Landrat Thorsten Stolz erneuert laut Pressemitteilung in dem Zusammenhang seine Forderung, die Polizeidienststellen in der Fläche zu stärken und im ersten Schritt die offenen Stellen schnellstmöglich zu besetzen. „Der Main-Kinzig-Kreis wächst, insbesondere im urbanen und großstädtischen Umfeld im Westkreis. Die Personaldecke bei der Polizei ist dabei nicht im gleichen Maße mitgewachsen“, so der Landrat. (Lesen Sie hier: „Epochale Entscheidung“: Stadt Hanau und Main-Kinzig-Kreis über Kreisfreiheit einig)

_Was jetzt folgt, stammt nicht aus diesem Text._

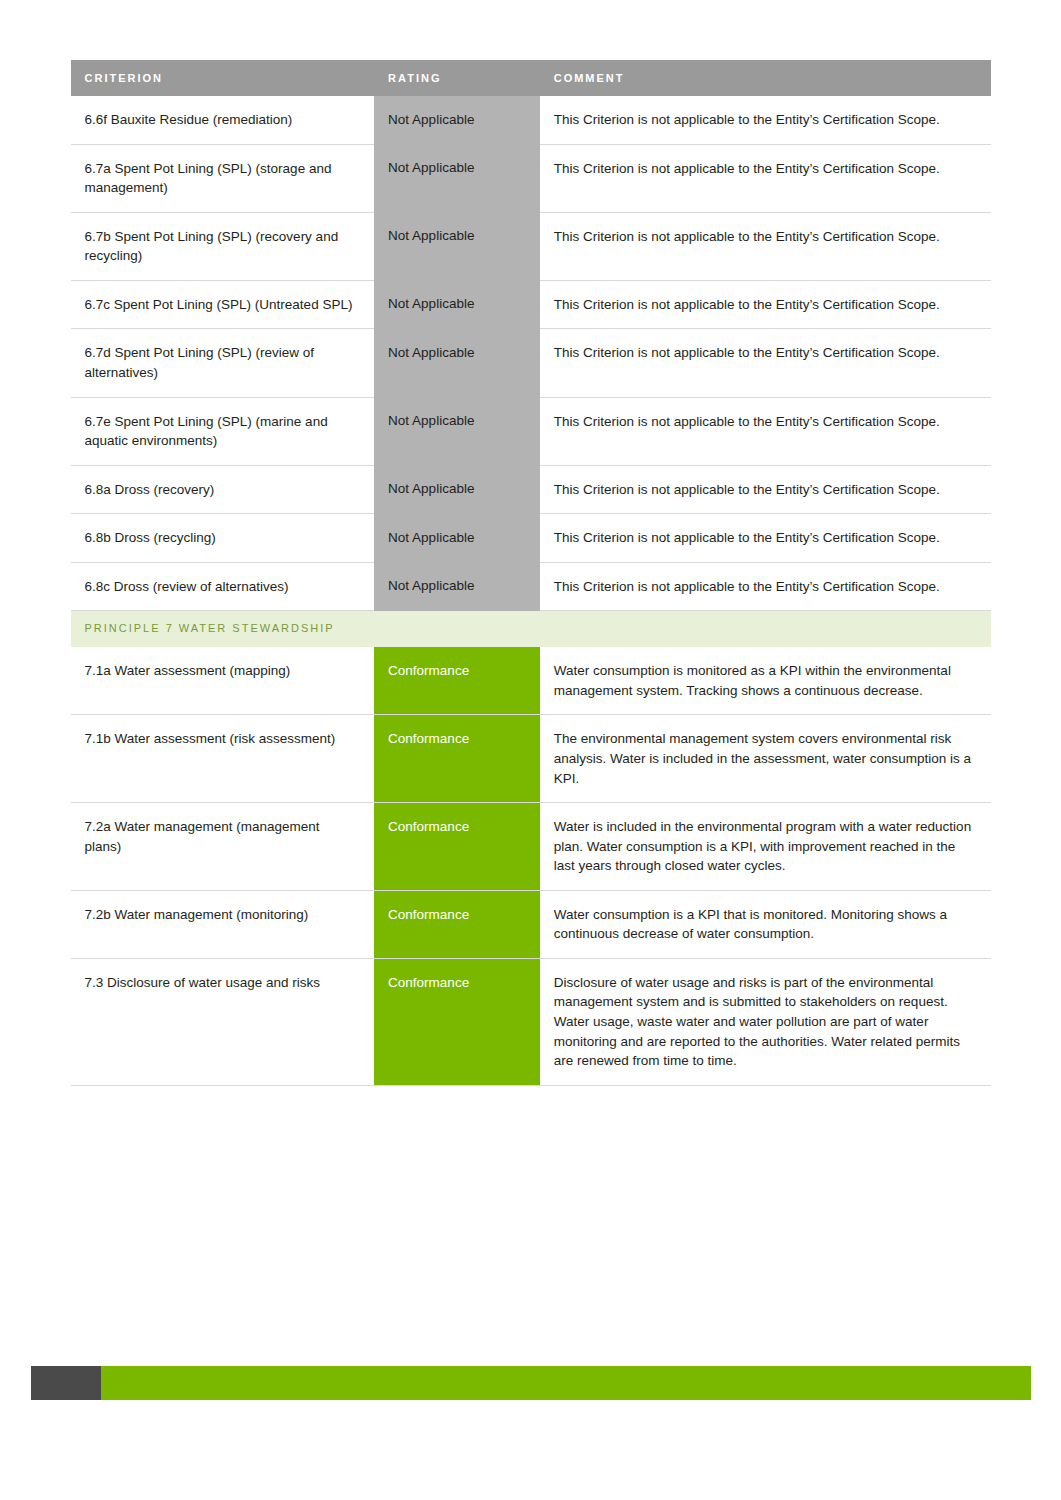| CRITERION | RATING | COMMENT |
| --- | --- | --- |
| 6.6f Bauxite Residue (remediation) | Not Applicable | This Criterion is not applicable to the Entity’s Certification Scope. |
| 6.7a Spent Pot Lining (SPL) (storage and management) | Not Applicable | This Criterion is not applicable to the Entity’s Certification Scope. |
| 6.7b Spent Pot Lining (SPL) (recovery and recycling) | Not Applicable | This Criterion is not applicable to the Entity’s Certification Scope. |
| 6.7c Spent Pot Lining (SPL) (Untreated SPL) | Not Applicable | This Criterion is not applicable to the Entity’s Certification Scope. |
| 6.7d Spent Pot Lining (SPL) (review of alternatives) | Not Applicable | This Criterion is not applicable to the Entity’s Certification Scope. |
| 6.7e Spent Pot Lining (SPL) (marine and aquatic environments) | Not Applicable | This Criterion is not applicable to the Entity’s Certification Scope. |
| 6.8a Dross (recovery) | Not Applicable | This Criterion is not applicable to the Entity’s Certification Scope. |
| 6.8b Dross (recycling) | Not Applicable | This Criterion is not applicable to the Entity’s Certification Scope. |
| 6.8c Dross (review of alternatives) | Not Applicable | This Criterion is not applicable to the Entity’s Certification Scope. |
| PRINCIPLE 7 WATER STEWARDSHIP |
| 7.1a Water assessment (mapping) | Conformance | Water consumption is monitored as a KPI within the environmental management system. Tracking shows a continuous decrease. |
| 7.1b Water assessment (risk assessment) | Conformance | The environmental management system covers environmental risk analysis. Water is included in the assessment, water consumption is a KPI. |
| 7.2a Water management (management plans) | Conformance | Water is included in the environmental program with a water reduction plan. Water consumption is a KPI, with improvement reached in the last years through closed water cycles. |
| 7.2b Water management (monitoring) | Conformance | Water consumption is a KPI that is monitored. Monitoring shows a continuous decrease of water consumption. |
| 7.3 Disclosure of water usage and risks | Conformance | Disclosure of water usage and risks is part of the environmental management system and is submitted to stakeholders on request. Water usage, waste water and water pollution are part of water monitoring and are reported to the authorities. Water related permits are renewed from time to time. |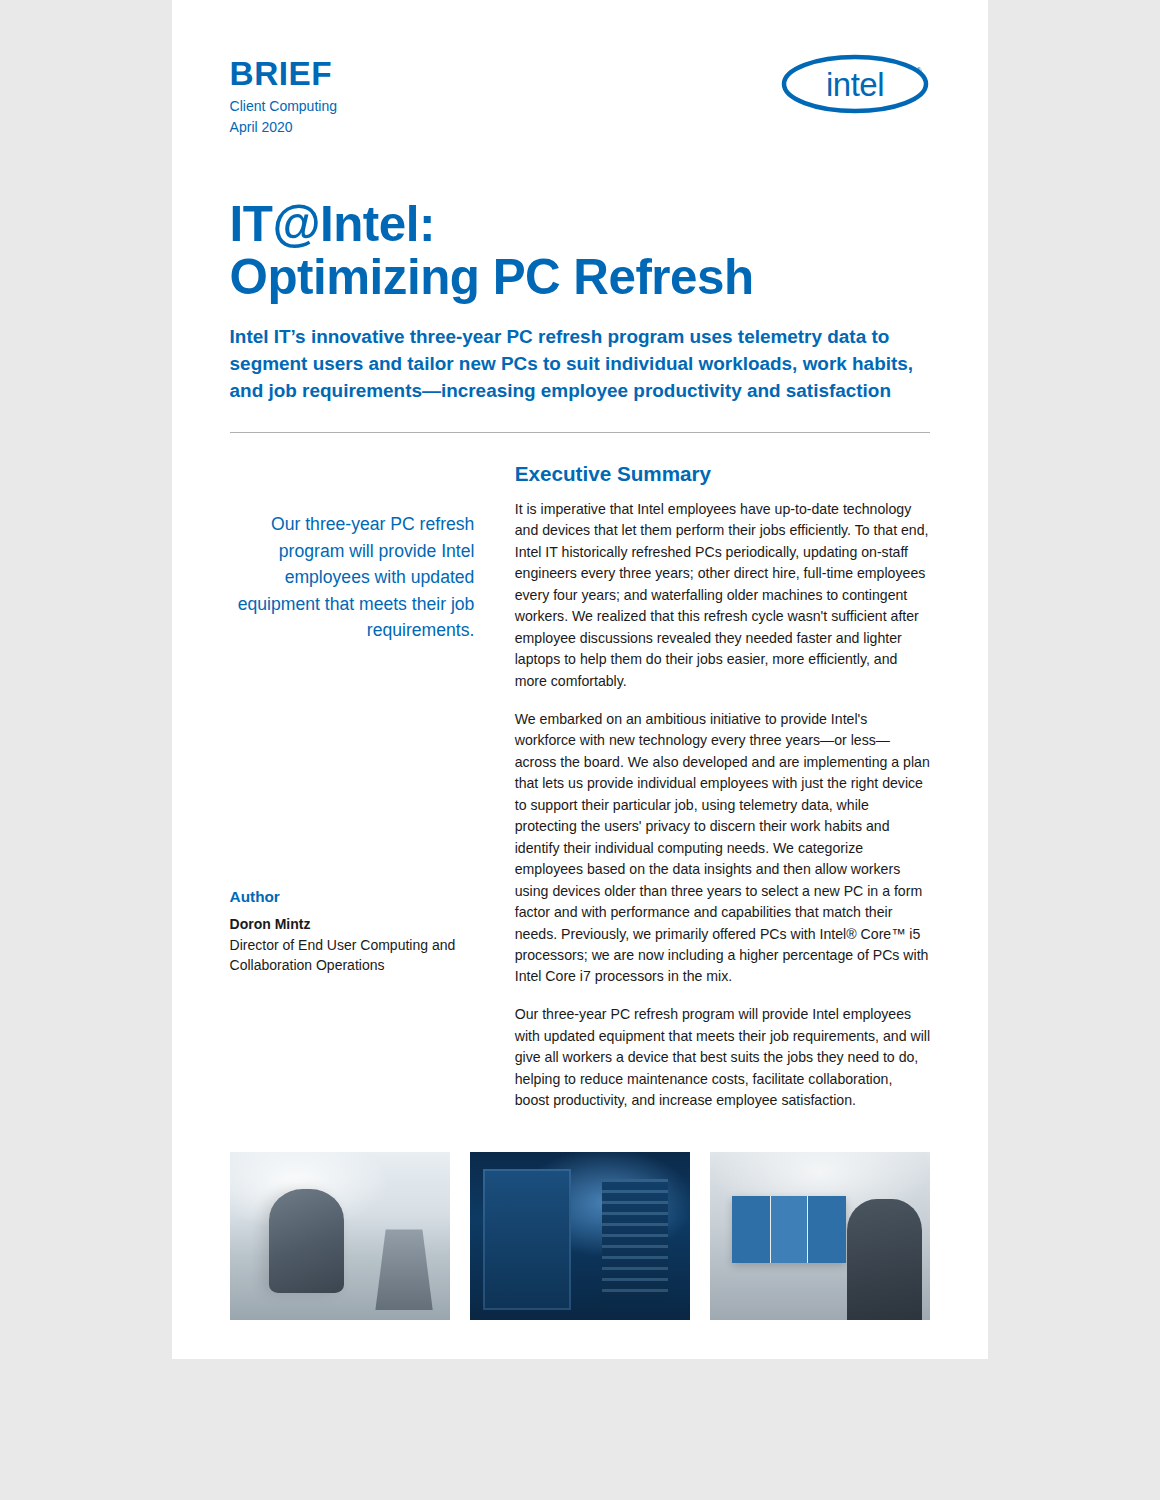BRIEF
Client Computing
April 2020
intel ®
IT@Intel:
Optimizing PC Refresh
Intel IT’s innovative three-year PC refresh program uses telemetry data to segment users and tailor new PCs to suit individual workloads, work habits, and job requirements—increasing employee productivity and satisfaction
Our three-year PC refresh program will provide Intel employees with updated equipment that meets their job requirements.
Author
Doron Mintz
Director of End User Computing and Collaboration Operations
Executive Summary
It is imperative that Intel employees have up-to-date technology and devices that let them perform their jobs efficiently. To that end, Intel IT historically refreshed PCs periodically, updating on-staff engineers every three years; other direct hire, full-time employees every four years; and waterfalling older machines to contingent workers. We realized that this refresh cycle wasn't sufficient after employee discussions revealed they needed faster and lighter laptops to help them do their jobs easier, more efficiently, and more comfortably.
We embarked on an ambitious initiative to provide Intel's workforce with new technology every three years—or less—across the board. We also developed and are implementing a plan that lets us provide individual employees with just the right device to support their particular job, using telemetry data, while protecting the users' privacy to discern their work habits and identify their individual computing needs. We categorize employees based on the data insights and then allow workers using devices older than three years to select a new PC in a form factor and with performance and capabilities that match their needs. Previously, we primarily offered PCs with Intel® Core™ i5 processors; we are now including a higher percentage of PCs with Intel Core i7 processors in the mix.
Our three-year PC refresh program will provide Intel employees with updated equipment that meets their job requirements, and will give all workers a device that best suits the jobs they need to do, helping to reduce maintenance costs, facilitate collaboration, boost productivity, and increase employee satisfaction.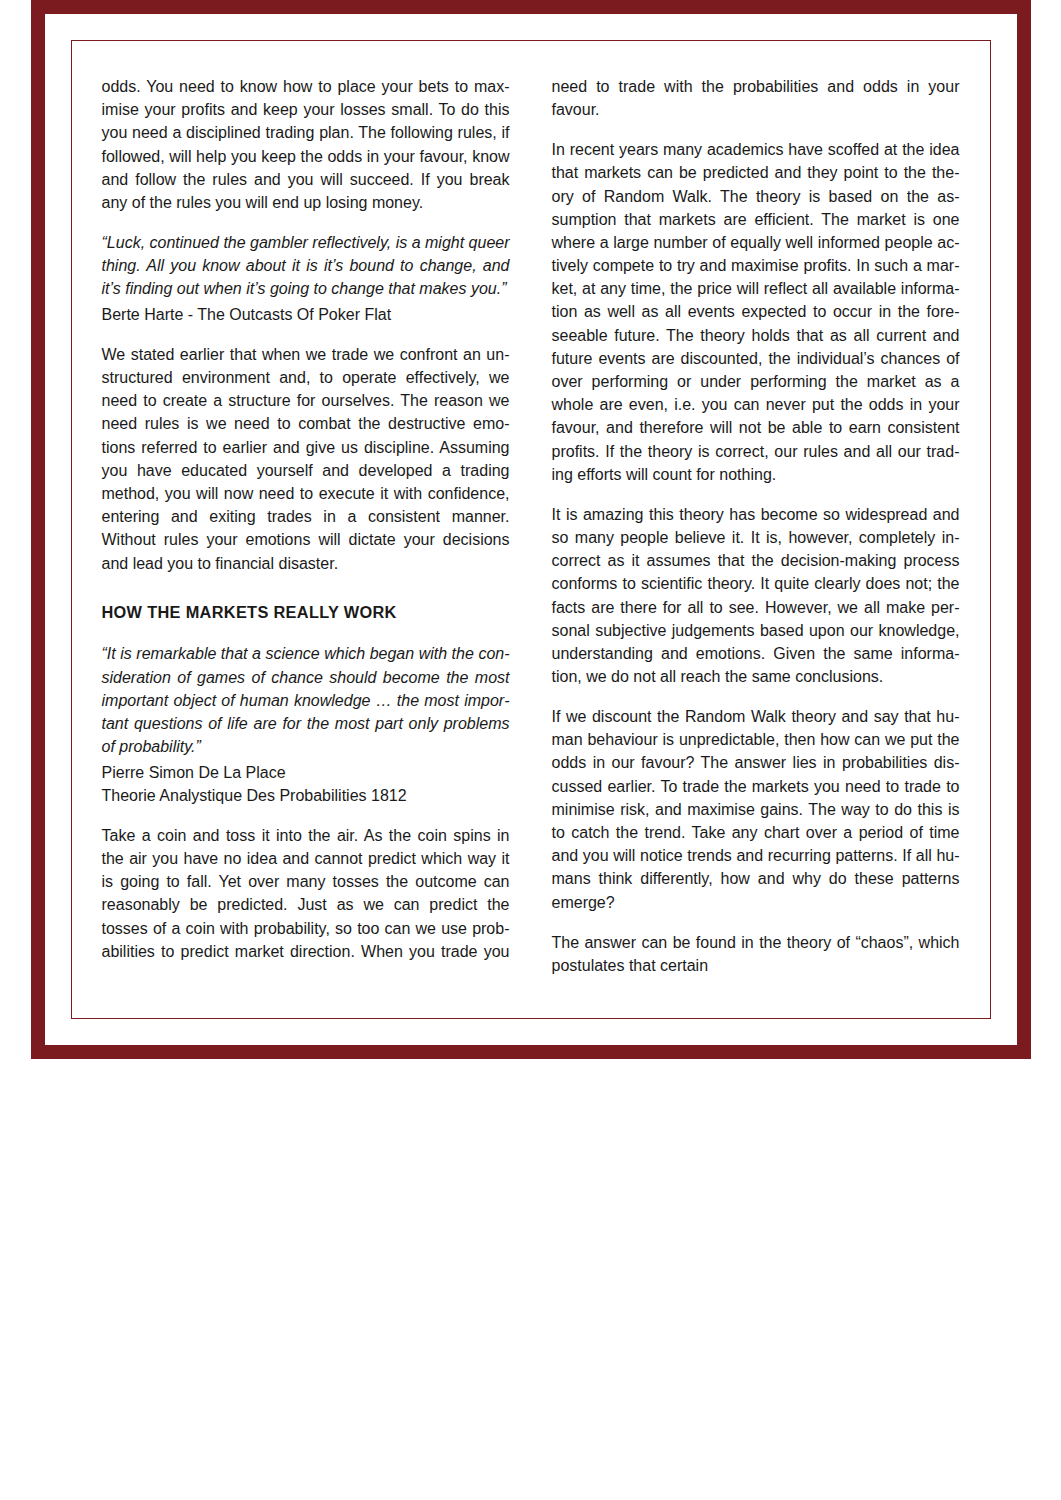odds. You need to know how to place your bets to maximise your profits and keep your losses small. To do this you need a disciplined trading plan. The following rules, if followed, will help you keep the odds in your favour, know and follow the rules and you will succeed. If you break any of the rules you will end up losing money.
“Luck, continued the gambler reflectively, is a might queer thing. All you know about it is it’s bound to change, and it’s finding out when it’s going to change that makes you.”
Berte Harte - The Outcasts Of Poker Flat
We stated earlier that when we trade we confront an unstructured environment and, to operate effectively, we need to create a structure for ourselves. The reason we need rules is we need to combat the destructive emotions referred to earlier and give us discipline. Assuming you have educated yourself and developed a trading method, you will now need to execute it with confidence, entering and exiting trades in a consistent manner. Without rules your emotions will dictate your decisions and lead you to financial disaster.
How the markets really work
“It is remarkable that a science which began with the consideration of games of chance should become the most important object of human knowledge … the most important questions of life are for the most part only problems of probability.”
Pierre Simon De La Place
Theorie Analystique Des Probabilities 1812
Take a coin and toss it into the air. As the coin spins in the air you have no idea and cannot predict which way it is going to fall. Yet over many tosses the outcome can reasonably be predicted. Just as we can predict the tosses of a coin with probability, so too can we use probabilities to predict market direction. When you trade you need to trade with the probabilities and odds in your favour.
In recent years many academics have scoffed at the idea that markets can be predicted and they point to the theory of Random Walk. The theory is based on the assumption that markets are efficient. The market is one where a large number of equally well informed people actively compete to try and maximise profits. In such a market, at any time, the price will reflect all available information as well as all events expected to occur in the foreseeable future. The theory holds that as all current and future events are discounted, the individual’s chances of over performing or under performing the market as a whole are even, i.e. you can never put the odds in your favour, and therefore will not be able to earn consistent profits. If the theory is correct, our rules and all our trading efforts will count for nothing.
It is amazing this theory has become so widespread and so many people believe it. It is, however, completely incorrect as it assumes that the decision-making process conforms to scientific theory. It quite clearly does not; the facts are there for all to see. However, we all make personal subjective judgements based upon our knowledge, understanding and emotions. Given the same information, we do not all reach the same conclusions.
If we discount the Random Walk theory and say that human behaviour is unpredictable, then how can we put the odds in our favour? The answer lies in probabilities discussed earlier. To trade the markets you need to trade to minimise risk, and maximise gains. The way to do this is to catch the trend. Take any chart over a period of time and you will notice trends and recurring patterns. If all humans think differently, how and why do these patterns emerge?
The answer can be found in the theory of “chaos”, which postulates that certain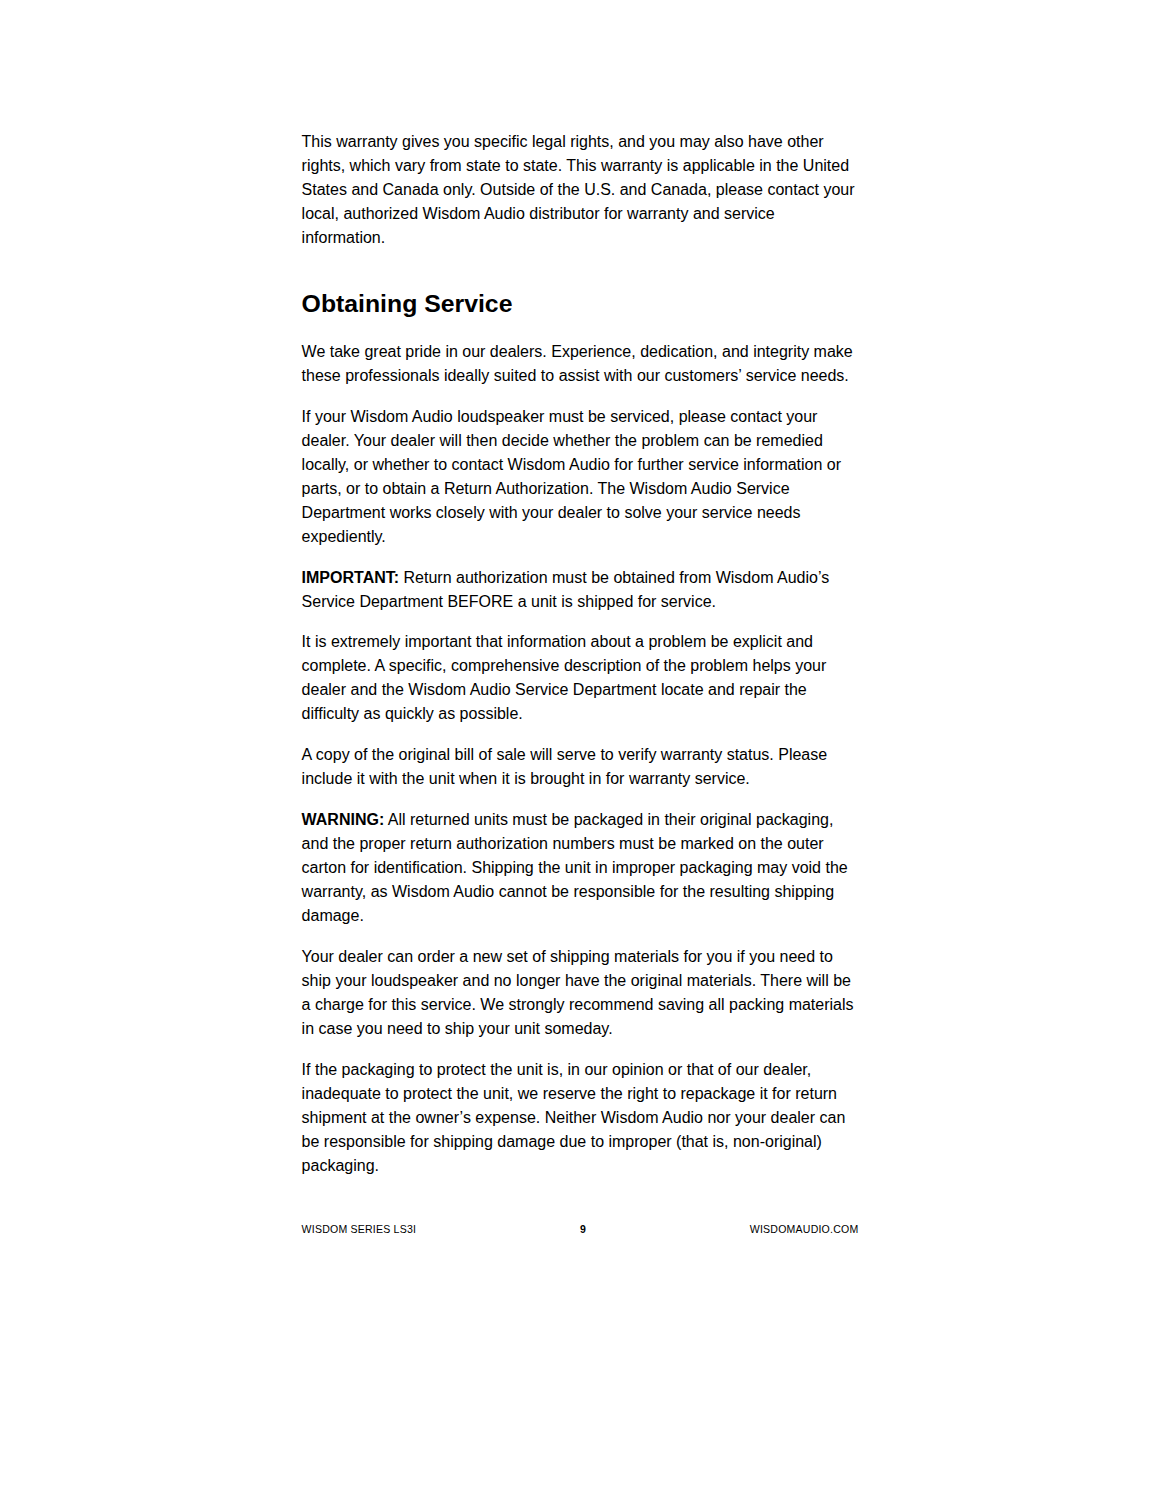This warranty gives you specific legal rights, and you may also have other rights, which vary from state to state. This warranty is applicable in the United States and Canada only. Outside of the U.S. and Canada, please contact your local, authorized Wisdom Audio distributor for warranty and service information.
Obtaining Service
We take great pride in our dealers. Experience, dedication, and integrity make these professionals ideally suited to assist with our customers’ service needs.
If your Wisdom Audio loudspeaker must be serviced, please contact your dealer. Your dealer will then decide whether the problem can be remedied locally, or whether to contact Wisdom Audio for further service information or parts, or to obtain a Return Authorization. The Wisdom Audio Service Department works closely with your dealer to solve your service needs expediently.
IMPORTANT: Return authorization must be obtained from Wisdom Audio’s Service Department BEFORE a unit is shipped for service.
It is extremely important that information about a problem be explicit and complete. A specific, comprehensive description of the problem helps your dealer and the Wisdom Audio Service Department locate and repair the difficulty as quickly as possible.
A copy of the original bill of sale will serve to verify warranty status. Please include it with the unit when it is brought in for warranty service.
WARNING: All returned units must be packaged in their original packaging, and the proper return authorization numbers must be marked on the outer carton for identification. Shipping the unit in improper packaging may void the warranty, as Wisdom Audio cannot be responsible for the resulting shipping damage.
Your dealer can order a new set of shipping materials for you if you need to ship your loudspeaker and no longer have the original materials. There will be a charge for this service. We strongly recommend saving all packing materials in case you need to ship your unit someday.
If the packaging to protect the unit is, in our opinion or that of our dealer, inadequate to protect the unit, we reserve the right to repackage it for return shipment at the owner’s expense. Neither Wisdom Audio nor your dealer can be responsible for shipping damage due to improper (that is, non-original) packaging.
Wisdom Series LS3i 9 wisdomaudio.com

Wenn trotz der erkennbaren Überbeanspruchung der Beamtinnen und Beamten vor Ort nur 53 von 2224 junge Polizeikräfte den Dienststellen des Kreises zugewiesen werden, so Stolz, „dann muss ich klar sagen: Unser Landkreis wird in puncto Sicherheit vom Land Hessen stiefmütterlich behandelt“: „Die Zuweisung entspricht etwa 2,2 Prozent des neu ausgebildeten Personals und damit nur weit entfernt dem Anteil der Kreisbevölkerung an der Bevölkerung des Landes Hessen.“
Personalmangel bei der Polizei im Main-Kinzig-Kreis - Abgeordnete fordern besseres Einstellungsprogramm
Christoph Degen erkenne „Probleme des Landes bei seinen Einstellungsoffensiven“: „Niemandem ist geholfen, wenn Personalprobleme in der Polizei beschönigt oder übertüncht werden, am wenigsten den Beamtinnen und Beamten, die Tag für Tag Dienst tun. Überstunden, die für weit über 2500 Wochen Überstundenabbau reichen würden, sind die traurige Wahrheit.“
Gemeinsam mit Heinz Lotz will er sich weiter für eine gute Polizeiausstattung im Main-Kinzig-Kreis einsetzen. Die beiden Landtagsabgeordneten bereiten schon die nächste Anfrage dazu vor. Lotz fordere ein Einstellungsprogramm des Landes Hessen, das nicht nur die Personallücken in bestimmten Bereichen in den Blick nimmt.
„Wenn die Decke entweder hinten oder vorne zu kurz ist, dann muss das Ausbildungsprogramm selbst schleunigst vergrößert und attraktiver werden, damit es eben für die verschiedenen Ebenen der Exekutive gleichermaßen reicht. Dazu gehört auch eine bessere Vergütung, hier liegt Hessen unter dem Bundesdurchschnitt“, so Lotz.